*** Opening of Information given ***

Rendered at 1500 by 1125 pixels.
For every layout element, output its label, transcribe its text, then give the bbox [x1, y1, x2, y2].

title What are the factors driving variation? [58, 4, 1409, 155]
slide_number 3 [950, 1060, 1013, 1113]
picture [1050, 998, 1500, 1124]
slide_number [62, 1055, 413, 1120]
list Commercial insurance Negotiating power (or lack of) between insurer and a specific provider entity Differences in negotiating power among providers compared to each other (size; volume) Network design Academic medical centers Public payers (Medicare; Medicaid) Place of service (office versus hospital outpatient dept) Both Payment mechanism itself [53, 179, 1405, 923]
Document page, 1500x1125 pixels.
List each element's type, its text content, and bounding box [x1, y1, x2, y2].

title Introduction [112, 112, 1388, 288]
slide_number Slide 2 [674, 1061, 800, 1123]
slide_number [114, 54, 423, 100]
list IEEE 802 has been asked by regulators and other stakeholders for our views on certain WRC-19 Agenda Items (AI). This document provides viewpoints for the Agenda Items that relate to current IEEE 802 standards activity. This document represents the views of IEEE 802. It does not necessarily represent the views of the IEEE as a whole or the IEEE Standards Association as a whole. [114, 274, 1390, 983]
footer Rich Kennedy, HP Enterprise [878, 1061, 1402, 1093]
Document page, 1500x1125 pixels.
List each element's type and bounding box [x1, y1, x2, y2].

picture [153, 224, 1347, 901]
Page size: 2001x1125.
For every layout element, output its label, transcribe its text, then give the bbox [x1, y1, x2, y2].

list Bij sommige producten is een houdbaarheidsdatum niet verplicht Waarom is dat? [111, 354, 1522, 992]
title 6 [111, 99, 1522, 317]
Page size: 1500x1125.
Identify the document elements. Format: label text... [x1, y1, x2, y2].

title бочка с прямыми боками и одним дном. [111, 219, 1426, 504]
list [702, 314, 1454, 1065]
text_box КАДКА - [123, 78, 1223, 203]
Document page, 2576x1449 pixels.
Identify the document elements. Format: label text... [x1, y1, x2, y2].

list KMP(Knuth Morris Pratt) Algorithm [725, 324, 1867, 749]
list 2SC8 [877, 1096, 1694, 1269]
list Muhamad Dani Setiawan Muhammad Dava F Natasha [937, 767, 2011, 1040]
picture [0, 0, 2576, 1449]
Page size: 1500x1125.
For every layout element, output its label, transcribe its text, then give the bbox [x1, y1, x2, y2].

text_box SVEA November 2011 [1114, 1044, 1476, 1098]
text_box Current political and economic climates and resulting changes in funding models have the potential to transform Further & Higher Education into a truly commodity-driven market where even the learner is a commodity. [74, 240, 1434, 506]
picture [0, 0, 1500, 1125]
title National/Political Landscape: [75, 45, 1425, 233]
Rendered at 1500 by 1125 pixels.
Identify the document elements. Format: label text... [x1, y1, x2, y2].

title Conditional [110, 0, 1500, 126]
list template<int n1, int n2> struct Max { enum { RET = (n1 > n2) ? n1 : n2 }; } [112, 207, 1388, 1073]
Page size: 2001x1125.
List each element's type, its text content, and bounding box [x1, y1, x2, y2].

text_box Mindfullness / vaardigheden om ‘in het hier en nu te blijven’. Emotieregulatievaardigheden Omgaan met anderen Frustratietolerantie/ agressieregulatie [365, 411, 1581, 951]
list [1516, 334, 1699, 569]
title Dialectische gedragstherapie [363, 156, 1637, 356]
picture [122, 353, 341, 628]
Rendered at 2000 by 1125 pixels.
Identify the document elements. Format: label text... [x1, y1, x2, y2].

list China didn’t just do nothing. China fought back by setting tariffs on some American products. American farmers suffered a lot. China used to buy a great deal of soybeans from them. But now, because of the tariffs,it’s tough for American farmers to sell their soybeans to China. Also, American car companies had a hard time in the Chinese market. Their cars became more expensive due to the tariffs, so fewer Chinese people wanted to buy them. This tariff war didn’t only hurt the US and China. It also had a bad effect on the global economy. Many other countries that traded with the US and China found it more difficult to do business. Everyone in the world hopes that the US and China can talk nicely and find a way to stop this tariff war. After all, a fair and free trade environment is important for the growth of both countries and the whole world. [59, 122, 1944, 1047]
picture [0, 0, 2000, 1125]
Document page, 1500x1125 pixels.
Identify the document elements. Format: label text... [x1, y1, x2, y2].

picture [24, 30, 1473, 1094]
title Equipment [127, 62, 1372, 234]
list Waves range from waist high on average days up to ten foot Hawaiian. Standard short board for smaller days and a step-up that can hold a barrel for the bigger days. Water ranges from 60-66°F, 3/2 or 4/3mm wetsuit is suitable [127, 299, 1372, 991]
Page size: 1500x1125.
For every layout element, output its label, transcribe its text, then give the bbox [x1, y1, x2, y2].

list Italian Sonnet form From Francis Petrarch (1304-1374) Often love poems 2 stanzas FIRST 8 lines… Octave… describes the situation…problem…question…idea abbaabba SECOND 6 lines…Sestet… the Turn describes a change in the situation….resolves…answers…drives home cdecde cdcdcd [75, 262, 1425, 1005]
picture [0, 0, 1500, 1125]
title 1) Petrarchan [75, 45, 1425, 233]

*** Close of Information given ***

Work to be completed: Give back the data above exactly, so that every line matches.

Result of the exercise:
Rendered at 1500 by 1125 pixels.
For every layout element, output its label, transcribe its text, then give the bbox [x1, y1, x2, y2].

title What are the factors driving variation? [58, 4, 1409, 155]
slide_number 3 [950, 1060, 1013, 1113]
picture [1050, 998, 1500, 1124]
slide_number [62, 1055, 413, 1120]
list Commercial insurance Negotiating power (or lack of) between insurer and a specific provider entity Differences in negotiating power among providers compared to each other (size; volume) Network design Academic medical centers Public payers (Medicare; Medicaid) Place of service (office versus hospital outpatient dept) Both Payment mechanism itself [53, 179, 1405, 923]
Document page, 1500x1125 pixels.
List each element's type, its text content, and bounding box [x1, y1, x2, y2].

title Introduction [112, 112, 1388, 288]
slide_number Slide 2 [674, 1061, 800, 1123]
slide_number [114, 54, 423, 100]
list IEEE 802 has been asked by regulators and other stakeholders for our views on certain WRC-19 Agenda Items (AI). This document provides viewpoints for the Agenda Items that relate to current IEEE 802 standards activity. This document represents the views of IEEE 802. It does not necessarily represent the views of the IEEE as a whole or the IEEE Standards Association as a whole. [114, 274, 1390, 983]
footer Rich Kennedy, HP Enterprise [878, 1061, 1402, 1093]
Document page, 1500x1125 pixels.
List each element's type and bounding box [x1, y1, x2, y2].

picture [153, 224, 1347, 901]
Page size: 2001x1125.
For every layout element, output its label, transcribe its text, then give the bbox [x1, y1, x2, y2].

list Bij sommige producten is een houdbaarheidsdatum niet verplicht Waarom is dat? [111, 354, 1522, 992]
title 6 [111, 99, 1522, 317]
Page size: 1500x1125.
Identify the document elements. Format: label text... [x1, y1, x2, y2].

title бочка с прямыми боками и одним дном. [111, 219, 1426, 504]
list [702, 314, 1454, 1065]
text_box КАДКА - [123, 78, 1223, 203]
Document page, 2576x1449 pixels.
Identify the document elements. Format: label text... [x1, y1, x2, y2].

list KMP(Knuth Morris Pratt) Algorithm [725, 324, 1867, 749]
list 2SC8 [877, 1096, 1694, 1269]
list Muhamad Dani Setiawan Muhammad Dava F Natasha [937, 767, 2011, 1040]
picture [0, 0, 2576, 1449]
Page size: 1500x1125.
For every layout element, output its label, transcribe its text, then give the bbox [x1, y1, x2, y2].

text_box SVEA November 2011 [1114, 1044, 1476, 1098]
text_box Current political and economic climates and resulting changes in funding models have the potential to transform Further & Higher Education into a truly commodity-driven market where even the learner is a commodity. [74, 240, 1434, 506]
picture [0, 0, 1500, 1125]
title National/Political Landscape: [75, 45, 1425, 233]
Rendered at 1500 by 1125 pixels.
Identify the document elements. Format: label text... [x1, y1, x2, y2].

title Conditional [110, 0, 1500, 126]
list template<int n1, int n2> struct Max { enum { RET = (n1 > n2) ? n1 : n2 }; } [112, 207, 1388, 1073]
Page size: 2001x1125.
List each element's type, its text content, and bounding box [x1, y1, x2, y2].

text_box Mindfullness / vaardigheden om ‘in het hier en nu te blijven’. Emotieregulatievaardigheden Omgaan met anderen Frustratietolerantie/ agressieregulatie [365, 411, 1581, 951]
list [1516, 334, 1699, 569]
title Dialectische gedragstherapie [363, 156, 1637, 356]
picture [122, 353, 341, 628]
Rendered at 2000 by 1125 pixels.
Identify the document elements. Format: label text... [x1, y1, x2, y2].

list China didn’t just do nothing. China fought back by setting tariffs on some American products. American farmers suffered a lot. China used to buy a great deal of soybeans from them. But now, because of the tariffs,it’s tough for American farmers to sell their soybeans to China. Also, American car companies had a hard time in the Chinese market. Their cars became more expensive due to the tariffs, so fewer Chinese people wanted to buy them. This tariff war didn’t only hurt the US and China. It also had a bad effect on the global economy. Many other countries that traded with the US and China found it more difficult to do business. Everyone in the world hopes that the US and China can talk nicely and find a way to stop this tariff war. After all, a fair and free trade environment is important for the growth of both countries and the whole world. [59, 122, 1944, 1047]
picture [0, 0, 2000, 1125]
Document page, 1500x1125 pixels.
Identify the document elements. Format: label text... [x1, y1, x2, y2].

picture [24, 30, 1473, 1094]
title Equipment [127, 62, 1372, 234]
list Waves range from waist high on average days up to ten foot Hawaiian. Standard short board for smaller days and a step-up that can hold a barrel for the bigger days. Water ranges from 60-66°F, 3/2 or 4/3mm wetsuit is suitable [127, 299, 1372, 991]
Page size: 1500x1125.
For every layout element, output its label, transcribe its text, then give the bbox [x1, y1, x2, y2].

list Italian Sonnet form From Francis Petrarch (1304-1374) Often love poems 2 stanzas FIRST 8 lines… Octave… describes the situation…problem…question…idea abbaabba SECOND 6 lines…Sestet… the Turn describes a change in the situation….resolves…answers…drives home cdecde cdcdcd [75, 262, 1425, 1005]
picture [0, 0, 1500, 1125]
title 1) Petrarchan [75, 45, 1425, 233]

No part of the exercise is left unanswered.